Par conséquent, tous ceux qui ne sont pas d’Athènes, même s’ils sont de Grèce, seront des barbares, comme les Persans et tous les autres « barbares » : il y a, d’un côté, les Athéniens, et de l’autre, les métèques.

De cette sorte de dignité, nous ne pouvons pas dire qu’elle est assimilable à notre égalité devant Dieu, par-delà tout ce qui nous affecte en particulier : elle est issue exclusivement de l’appartenance à Athènes. En d’autres termes, si le citoyen n’obtient sa dignité que par sa nationalité athénienne, il reconnaît implicitement à Athènes cette supra-dignité qu’il méconnaît de Dieu, et qu’il refuserait a fortiori à l’un de ses semblables.

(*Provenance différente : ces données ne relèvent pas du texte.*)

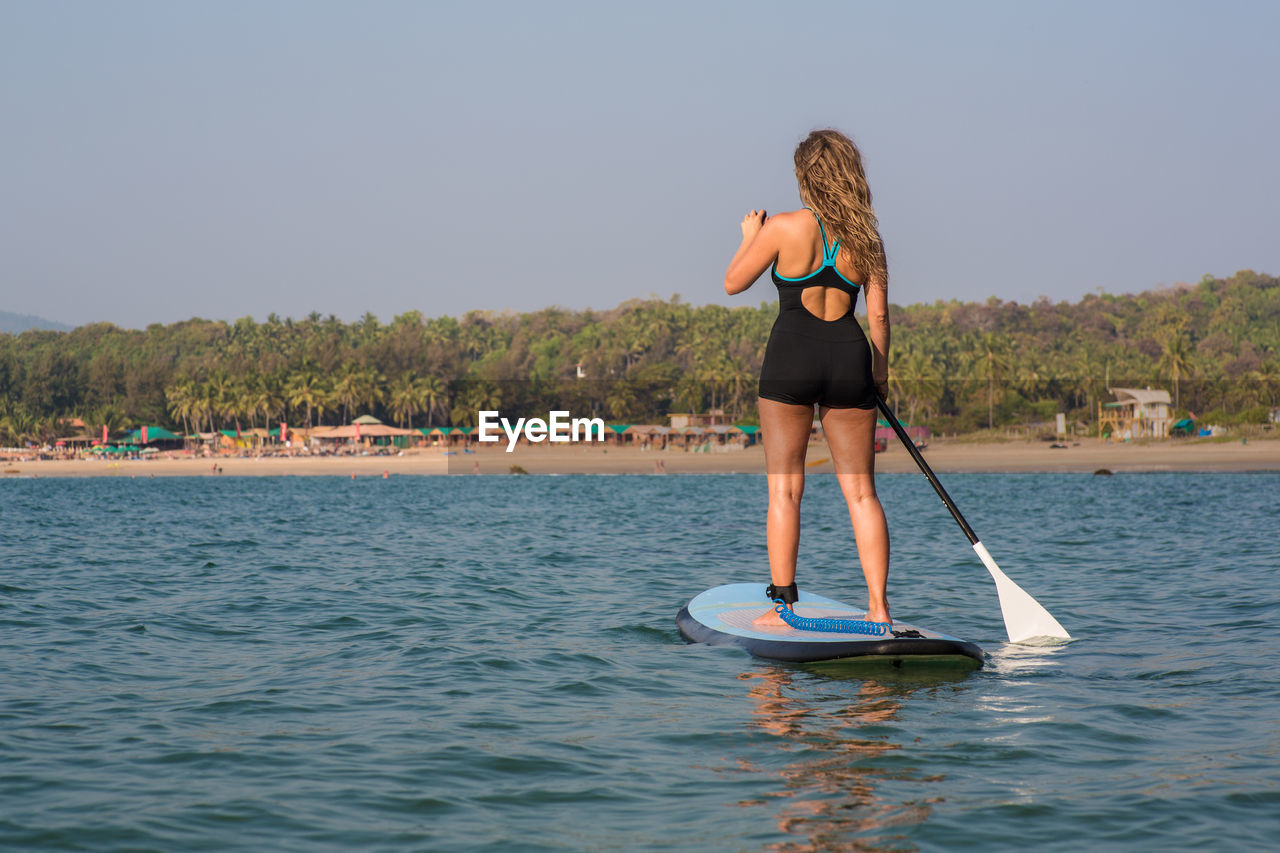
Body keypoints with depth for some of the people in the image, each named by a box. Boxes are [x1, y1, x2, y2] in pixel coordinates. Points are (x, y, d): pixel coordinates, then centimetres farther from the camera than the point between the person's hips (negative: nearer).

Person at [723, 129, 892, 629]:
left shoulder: (784, 228, -7)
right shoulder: (867, 239, 4)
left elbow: (733, 283, 2)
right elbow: (878, 315, 6)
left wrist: (749, 237, 18)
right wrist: (880, 371, 18)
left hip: (791, 361, -3)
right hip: (850, 360, 3)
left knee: (784, 487, 5)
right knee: (861, 490, 8)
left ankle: (782, 606, 3)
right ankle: (878, 607, 4)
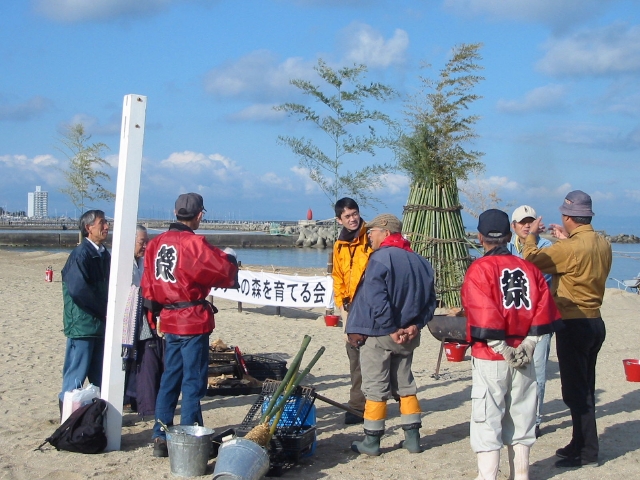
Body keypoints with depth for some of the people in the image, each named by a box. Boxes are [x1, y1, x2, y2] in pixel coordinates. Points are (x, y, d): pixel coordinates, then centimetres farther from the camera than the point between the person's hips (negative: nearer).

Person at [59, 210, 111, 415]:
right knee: (76, 375, -1)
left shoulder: (104, 254, 12)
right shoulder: (80, 254, -13)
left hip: (100, 324, 8)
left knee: (100, 375, 13)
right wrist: (103, 311, -13)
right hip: (82, 324, -8)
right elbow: (78, 289, -22)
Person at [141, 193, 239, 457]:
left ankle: (160, 438, 19)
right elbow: (223, 270, -18)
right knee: (193, 381, 0)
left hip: (169, 320, 7)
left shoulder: (156, 243, 5)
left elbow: (147, 284, 10)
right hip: (194, 321, -7)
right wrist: (230, 260, 2)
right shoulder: (193, 243, -16)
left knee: (169, 379, 15)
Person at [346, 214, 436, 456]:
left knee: (375, 388, 2)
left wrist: (392, 330, -17)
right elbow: (430, 300, 6)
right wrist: (414, 325, -2)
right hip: (408, 336, 7)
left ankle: (371, 440, 8)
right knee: (405, 385, 16)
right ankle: (412, 436, 18)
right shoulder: (419, 261, 7)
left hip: (377, 334, -6)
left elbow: (376, 300, -22)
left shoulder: (380, 258, -14)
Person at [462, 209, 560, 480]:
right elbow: (543, 310, 1)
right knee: (520, 420, 15)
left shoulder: (480, 269, -10)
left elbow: (484, 316, -16)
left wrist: (503, 350, -9)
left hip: (489, 358, -5)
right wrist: (527, 344, -1)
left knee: (487, 424, -1)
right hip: (523, 359, 5)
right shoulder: (528, 268, 6)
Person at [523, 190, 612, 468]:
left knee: (576, 390, -1)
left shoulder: (570, 248, -21)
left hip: (574, 325, -9)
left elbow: (531, 259, -13)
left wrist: (531, 235, 5)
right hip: (595, 322, 9)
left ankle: (587, 453, 4)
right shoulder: (603, 244, 4)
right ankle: (580, 443, 27)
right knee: (584, 388, 17)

En se glorifiant ainsi, et jusqu’à l’excès, d’être athéniens, les citoyens sacralisaient Athènes. Leur Cité a su parvenir à tant de beauté, de force et de sagesse antique qu’elle est devenue un objet de vénération, de piété.

Avec la Révolution française, et le reflux des peuples vers la démocratie, la tentation athénienne se reconnaît intégralement, en ce qu’elle détermine un comportement de citoyen-type, équivalent à celui rencontré deux mille ans en arrière. Dans la célèbre phrase écrite sur la porte des maisons : « Ici, on s’honore du titre de citoyen », l’indigène se flatte insidieusement en sacralisant la cité à laquelle il appartient. Par ailleurs, l’hymne national de la République évoque l’« amour sacré de la patrie », dressant ainsi un autel à la dévotion de la Cité, par-delà toute morale, encourageant une xénophobie dirigée contre d’éternels métèques, et justifiant enfin la complicité de chacun dans toutes les entreprises, même injustes, par la seule vertu d’une citoyenneté commune.